Auf Begehren eines dieser Liebhaber ließ sich Anna Marlene dazu überreden, ihrem Leid ein Ende zu bereiten. Sie wollte ihrem Peiniger den Garaus machen. Hierfür verwendete sie etwas, das im Volksmund als „Mäusebutter“ bezeichnet wurde: Mit Arsen versetztes Butterschmalz, das – eigentlich – gegen Nagetiere eingesetzt wurde. Vielleicht hatte sie sich von der Serienmörderin Gesche Gottfried inspirieren lassen, die einige Jahre zuvor auf ähnliche Weise fünfzehn Menschen getötet hatte. Doch darüber lässt sich heute nur spekulieren.

Anna Marlene wurde die Wahl des Mordmittels zum Verhängnis, denn aufgrund gehäufter Vorkommnisse von Arsenvergiftungen wurde kurz vorher ein Verfahren zum Nachweis der Chemikalie entwickelt.

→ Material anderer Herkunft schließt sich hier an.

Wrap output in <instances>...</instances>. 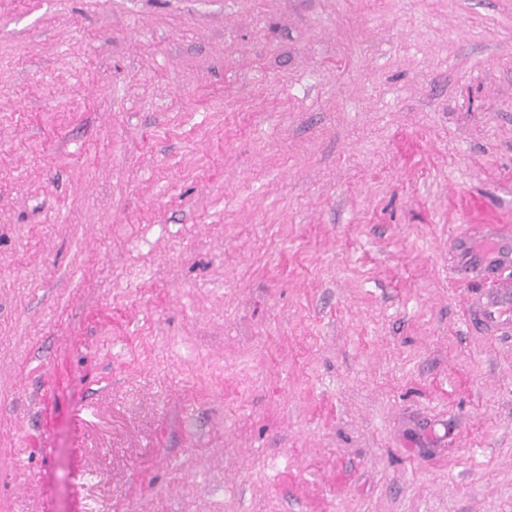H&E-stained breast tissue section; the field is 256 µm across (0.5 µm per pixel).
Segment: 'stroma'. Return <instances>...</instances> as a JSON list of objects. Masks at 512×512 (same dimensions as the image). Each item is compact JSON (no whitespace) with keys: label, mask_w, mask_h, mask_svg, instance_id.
Segmentation results:
<instances>
[{"label":"stroma","mask_w":512,"mask_h":512,"mask_svg":"<svg viewBox=\"0 0 512 512\" xmlns=\"http://www.w3.org/2000/svg\"><path fill=\"white\" fill-rule=\"evenodd\" d=\"M512 0H0V512H512ZM484 312L485 318L488 320L503 317L509 320L512 317V290L510 284L492 288Z\"/></svg>","instance_id":"obj_1"}]
</instances>
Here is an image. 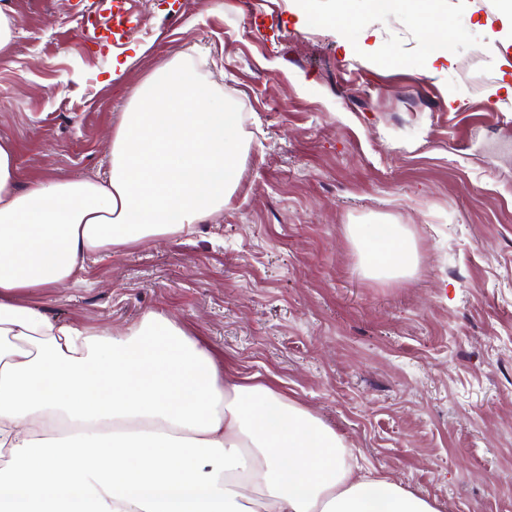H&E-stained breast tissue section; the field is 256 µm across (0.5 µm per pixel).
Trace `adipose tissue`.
Wrapping results in <instances>:
<instances>
[{"instance_id": "ef3b65f1", "label": "adipose tissue", "mask_w": 512, "mask_h": 512, "mask_svg": "<svg viewBox=\"0 0 512 512\" xmlns=\"http://www.w3.org/2000/svg\"><path fill=\"white\" fill-rule=\"evenodd\" d=\"M238 125L177 55L132 96L105 177L19 189L14 148L0 139V512H438L363 470L273 383L225 373L165 311L114 329L22 301L223 211L241 167ZM347 232L373 246L371 278L417 263L402 225Z\"/></svg>"}]
</instances>
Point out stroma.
<instances>
[{"mask_svg":"<svg viewBox=\"0 0 512 512\" xmlns=\"http://www.w3.org/2000/svg\"><path fill=\"white\" fill-rule=\"evenodd\" d=\"M6 2L19 28L0 54V138L20 187L106 174L130 97L179 53L240 113L244 149L223 212L192 234L126 248L88 282L24 301L116 328L166 310L226 372L275 383L362 467L439 512H512L505 0H447L454 37L436 71L416 5L386 19L371 0H126L134 27L115 47L79 24L99 0ZM340 8L355 20L341 37ZM116 57L132 63L112 85ZM349 224L404 225L416 272L365 277Z\"/></svg>","mask_w":512,"mask_h":512,"instance_id":"35a3bbf8","label":"stroma"}]
</instances>
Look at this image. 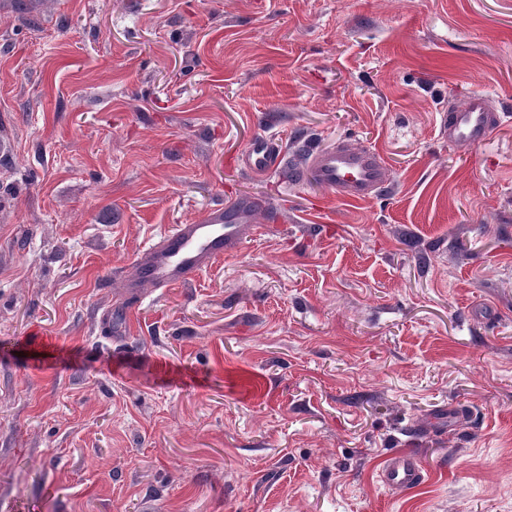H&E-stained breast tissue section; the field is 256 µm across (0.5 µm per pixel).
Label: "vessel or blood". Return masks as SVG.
I'll list each match as a JSON object with an SVG mask.
<instances>
[{"mask_svg": "<svg viewBox=\"0 0 512 512\" xmlns=\"http://www.w3.org/2000/svg\"><path fill=\"white\" fill-rule=\"evenodd\" d=\"M485 96L470 95L464 103L440 115V133L449 141L483 145L500 124ZM283 147L274 138L251 142L237 157L238 166L255 175H267L280 163ZM297 180L313 179L340 198L365 201L376 195L385 183L384 167L373 151L335 147L310 153ZM260 202L241 197L209 210L201 220L179 224L136 259V277L126 284L135 293L140 282L161 288L184 285L198 276L214 260L236 253L242 235L251 223ZM424 478L419 459L413 454L392 457L380 473L388 488L408 490Z\"/></svg>", "mask_w": 512, "mask_h": 512, "instance_id": "vessel-or-blood-1", "label": "vessel or blood"}]
</instances>
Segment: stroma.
<instances>
[{"label": "stroma", "instance_id": "stroma-1", "mask_svg": "<svg viewBox=\"0 0 512 512\" xmlns=\"http://www.w3.org/2000/svg\"><path fill=\"white\" fill-rule=\"evenodd\" d=\"M1 142L0 512H512V0H0ZM339 145L373 199L288 177ZM242 196L237 254L125 294ZM501 120L485 96L472 94L461 105L448 107L440 114V133L449 142L463 141L478 147L489 139ZM283 146L276 138H261L251 142L237 157V165L254 175H268L280 163ZM424 478L419 459L414 454L392 457L380 473L381 482L393 490H409Z\"/></svg>", "mask_w": 512, "mask_h": 512}]
</instances>
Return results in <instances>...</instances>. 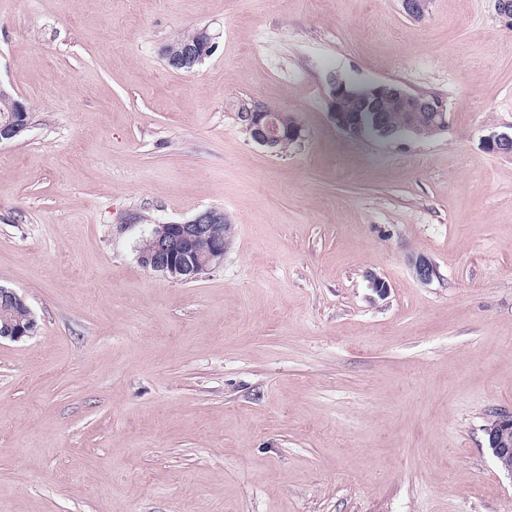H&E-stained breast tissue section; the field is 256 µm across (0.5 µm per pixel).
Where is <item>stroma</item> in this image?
Here are the masks:
<instances>
[{
    "label": "stroma",
    "mask_w": 512,
    "mask_h": 512,
    "mask_svg": "<svg viewBox=\"0 0 512 512\" xmlns=\"http://www.w3.org/2000/svg\"><path fill=\"white\" fill-rule=\"evenodd\" d=\"M207 30L190 72L161 50ZM446 100L447 132L351 138L326 79ZM0 512H512V29L493 0H0ZM295 117L283 153L237 118ZM222 209L224 261L144 268ZM429 258L437 275L412 269ZM388 286L378 295L372 278ZM8 117L4 116V120L0 122V142L3 140H11L21 130L29 127L26 116L25 103L19 98H13L10 102H5ZM28 113L32 119V110L27 106ZM239 106L240 103L237 106V117L240 119L242 117V122L253 142L267 148L272 153L277 152V146L284 140L296 141L300 138L301 130L298 123L288 114L274 110L256 99H251L247 103H243L241 107ZM241 110L242 114L238 116ZM274 112L282 114L287 124L290 122L295 126L286 125L282 117ZM223 218L222 210L207 208L183 222L155 225L151 235L143 240L140 247L147 245L146 240L156 229L163 227V231L151 237L147 248L139 249V262L175 282L198 280L224 261V251L228 247L224 238L229 241L231 226L228 220L219 225ZM215 229L224 236L216 234ZM201 241H206L208 247ZM14 310L9 313L13 320L17 322H25L28 318L29 311L25 307H15ZM36 328V322L31 314L25 325L13 323L10 320H4L3 326H0V340L8 339L11 341H20L25 337L31 336ZM484 434L496 463L504 473L512 477V412L497 413L496 425L487 428Z\"/></svg>",
    "instance_id": "obj_1"
}]
</instances>
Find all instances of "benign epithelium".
<instances>
[{
  "instance_id": "benign-epithelium-1",
  "label": "benign epithelium",
  "mask_w": 512,
  "mask_h": 512,
  "mask_svg": "<svg viewBox=\"0 0 512 512\" xmlns=\"http://www.w3.org/2000/svg\"><path fill=\"white\" fill-rule=\"evenodd\" d=\"M429 4L430 0H401L403 11L414 21L425 19ZM213 50L212 37L201 31L197 41L185 46L180 52L172 54L165 48L162 55L168 59L171 69L190 71L211 56ZM327 85V112L337 129L352 137L369 130L382 139L394 138L393 131L385 124L377 106L378 97L384 91L380 83H350L331 73L327 76ZM387 91L403 105L405 111L425 112L438 130H448L446 106L440 97L412 93L396 83ZM346 97L358 101L357 113L349 115L340 110L339 102ZM5 106L8 117L0 122V142L13 139L21 130L29 127L25 119L26 105L21 99L13 98ZM241 117L253 142L273 153L284 140L295 141L301 136L299 127L285 124L272 107L256 99L245 103ZM484 146L495 154L512 156V133L493 134L484 139ZM223 218V211L207 208L198 211L186 221L163 225V231L151 237L149 246L140 249L139 262L175 282L198 280L212 267L224 261L228 242L215 232ZM201 241L208 243L203 253L197 249ZM412 265L416 278L422 282L431 281L435 275L433 264L426 258L419 257ZM35 328L36 322L32 317L23 325L5 320L0 326V340L20 341L31 336ZM485 436L496 463L503 472L512 477V412L498 413L496 425L485 430Z\"/></svg>"
}]
</instances>
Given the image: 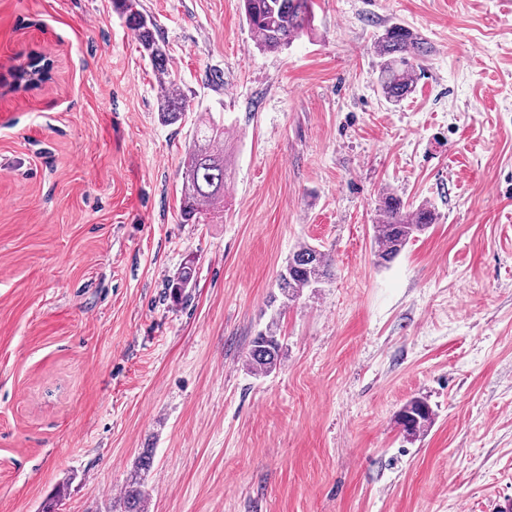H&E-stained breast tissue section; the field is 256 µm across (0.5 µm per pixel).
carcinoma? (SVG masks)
<instances>
[{
    "mask_svg": "<svg viewBox=\"0 0 512 512\" xmlns=\"http://www.w3.org/2000/svg\"><path fill=\"white\" fill-rule=\"evenodd\" d=\"M116 6L134 27L140 42L158 69L165 67V53L153 34L151 23L137 9L136 0H115ZM314 0H243L246 22L256 47L262 51L282 49L300 37L314 20ZM381 59L378 85L384 97L399 102L414 90L416 71L422 67L428 50L410 29L392 26L375 42ZM187 99L175 80L166 78L160 94L162 120L174 124L182 119ZM228 169L224 162V127L211 121L200 122L183 162L180 188V214L183 223L198 224L224 202ZM378 210L381 222L374 235L377 265L391 263L411 239L424 233L434 223V212L427 207L415 211L405 208L399 197L384 192ZM194 262L188 260L176 282L174 298L183 296L194 281ZM334 276L332 260L317 248L305 245L288 258L277 278L280 298H272L278 307L265 329L251 341L246 366L255 374H268L280 364L281 316L306 290H315ZM434 410L423 399H413L400 410L397 423L404 436L418 437L433 420ZM153 464V449L145 448L135 462V469L120 496V512H145L144 481Z\"/></svg>",
    "mask_w": 512,
    "mask_h": 512,
    "instance_id": "cac0c4a2",
    "label": "carcinoma"
}]
</instances>
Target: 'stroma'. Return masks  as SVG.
Returning <instances> with one entry per match:
<instances>
[{
  "instance_id": "stroma-1",
  "label": "stroma",
  "mask_w": 512,
  "mask_h": 512,
  "mask_svg": "<svg viewBox=\"0 0 512 512\" xmlns=\"http://www.w3.org/2000/svg\"><path fill=\"white\" fill-rule=\"evenodd\" d=\"M0 0V512H106L142 449L148 512H493L512 499V10L316 0L258 50L241 0ZM430 54L400 104L374 44ZM51 78L12 91L33 54ZM188 101L168 125L160 84ZM224 126V210L182 223L199 119ZM436 221L376 265L382 191ZM334 276L282 316L288 257ZM196 279L169 284L187 258ZM435 416L407 442L400 408ZM115 2L117 8L126 15L129 24L138 31L140 42L149 57L154 61L158 69L164 70L165 53L153 34L150 27L152 26L151 23L137 9L138 4L136 0H115ZM334 276L332 260L316 247L305 245L288 258L277 278L280 294L278 307L273 311L264 330L251 341L246 366L254 374H268L280 364L281 316L305 290H315Z\"/></svg>"
}]
</instances>
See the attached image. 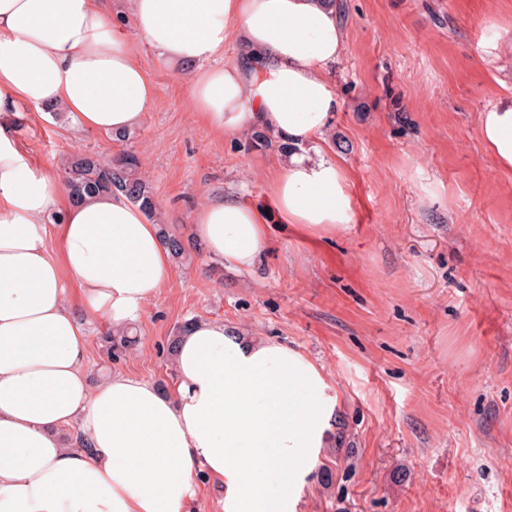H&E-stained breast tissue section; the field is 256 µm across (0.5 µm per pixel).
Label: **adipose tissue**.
I'll use <instances>...</instances> for the list:
<instances>
[{
  "label": "adipose tissue",
  "mask_w": 512,
  "mask_h": 512,
  "mask_svg": "<svg viewBox=\"0 0 512 512\" xmlns=\"http://www.w3.org/2000/svg\"><path fill=\"white\" fill-rule=\"evenodd\" d=\"M130 23L101 0H0V512H190L195 470L222 481L224 512H295L331 435L338 398L321 368L221 322L198 323L161 391L116 373L90 386L88 315L134 321L172 274L155 224L123 196L65 204L56 178L28 161L10 119L63 111L83 130L118 134L156 86L148 43L192 66L190 98L225 135L264 129L284 146L273 216L234 197L195 215L207 252L251 271L269 223L333 231L351 221L348 176L322 147L341 107L327 74L345 34L334 0H126ZM236 41L237 61L207 62ZM481 137L512 169V107L481 116ZM80 422L91 451L65 443Z\"/></svg>",
  "instance_id": "ef3b65f1"
}]
</instances>
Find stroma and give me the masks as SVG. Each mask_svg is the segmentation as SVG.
<instances>
[{"mask_svg":"<svg viewBox=\"0 0 512 512\" xmlns=\"http://www.w3.org/2000/svg\"><path fill=\"white\" fill-rule=\"evenodd\" d=\"M345 49L328 74L341 108L326 148L352 221L317 235L271 224L252 273L192 251L113 358L86 320L91 384L117 372L167 389L178 325L221 321L295 349L339 399L333 439L295 512H512V170L480 134L512 106V0H336ZM157 96L130 144L170 228L234 194L270 203L277 147L249 149L197 112L189 69L148 44ZM13 133L57 178L75 151L109 160L110 134L20 105Z\"/></svg>","mask_w":512,"mask_h":512,"instance_id":"35a3bbf8","label":"stroma"}]
</instances>
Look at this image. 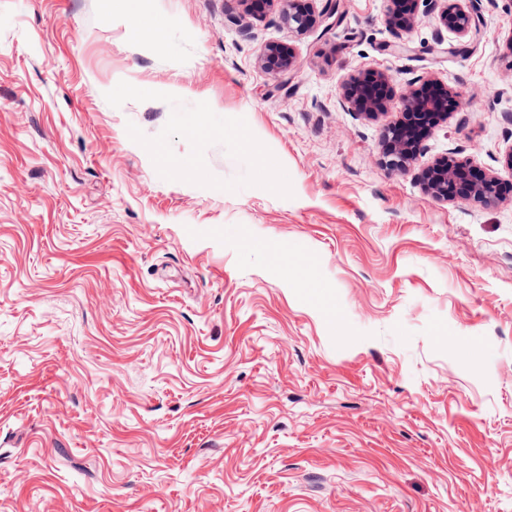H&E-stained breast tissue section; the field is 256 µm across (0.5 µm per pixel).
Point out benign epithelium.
<instances>
[{
	"instance_id": "obj_1",
	"label": "benign epithelium",
	"mask_w": 512,
	"mask_h": 512,
	"mask_svg": "<svg viewBox=\"0 0 512 512\" xmlns=\"http://www.w3.org/2000/svg\"><path fill=\"white\" fill-rule=\"evenodd\" d=\"M249 6L256 15L278 5L282 22L288 29L301 35L315 26L336 18L340 0H325L321 10H315V0H239ZM437 12L439 25L458 38L469 37L475 29L474 14L478 0H431ZM415 13L404 16L390 11L386 21L394 31H406L414 26ZM260 62L264 70L274 76L291 71L296 63L295 51L291 44L270 43L265 45ZM434 90L430 97H423L417 90L391 91L390 98H373L362 90V79L353 75L345 86V100L348 110L370 118L384 115L395 102L396 111L404 120L389 123L383 130L384 158L393 171H410L417 157L425 150L424 141L440 124L448 120V87L434 78L426 79ZM418 179L427 193L439 199L462 200L479 206H489L498 200L499 177L493 171H481L468 160H461L448 153L434 159L418 173Z\"/></svg>"
}]
</instances>
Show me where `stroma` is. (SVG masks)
<instances>
[{"label": "stroma", "instance_id": "obj_1", "mask_svg": "<svg viewBox=\"0 0 512 512\" xmlns=\"http://www.w3.org/2000/svg\"><path fill=\"white\" fill-rule=\"evenodd\" d=\"M480 7L464 50L429 0L300 36L0 0V512H512V0ZM379 71L462 96L417 163L506 196L386 169L395 113L343 106ZM260 62L263 69L274 76L287 74L296 63L294 48L287 43L267 44L261 53ZM418 179L427 193L439 199L479 206H489L498 200V175L493 171L482 172L453 153L435 158L418 173Z\"/></svg>", "mask_w": 512, "mask_h": 512}]
</instances>
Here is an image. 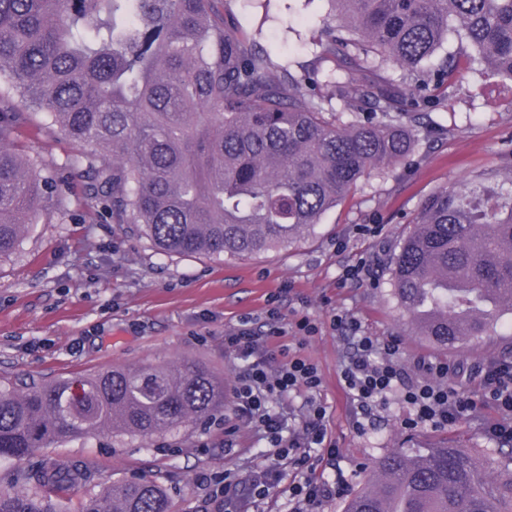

Der Verdacht bestätigte sich: Arsen im Magen ihres nun Ex-Ehemannes.

So kam es, dass Anna Marlene Princk – aufgrund ihrer roten Haare auch die "Rote Lena" genannt – am 15. Juni 1839 im Alter von 39 Jahren in ihrem Heimatort Harsefeld wegen Mordes und Ehebruches verhaftet wurde.

Der ehemalige Amtshof von Harsefeld. © E. S. Myer. Wikimedia Commons.

Ab mit ihrem Kopf!

Ihre Hinrichtung sollte jedoch erst knapp drei Jahre später stattfinden und bis dahin saß sie in einer Gefängniszelle des Amtshofes von Harsefeld. „Der Schimmel tropft von der Decke und Mäuse kriechen über meine Füße“, klagte sie, und auch ihr Gesuch, eine Katze halten zu dürfen, wurde abgelehnt.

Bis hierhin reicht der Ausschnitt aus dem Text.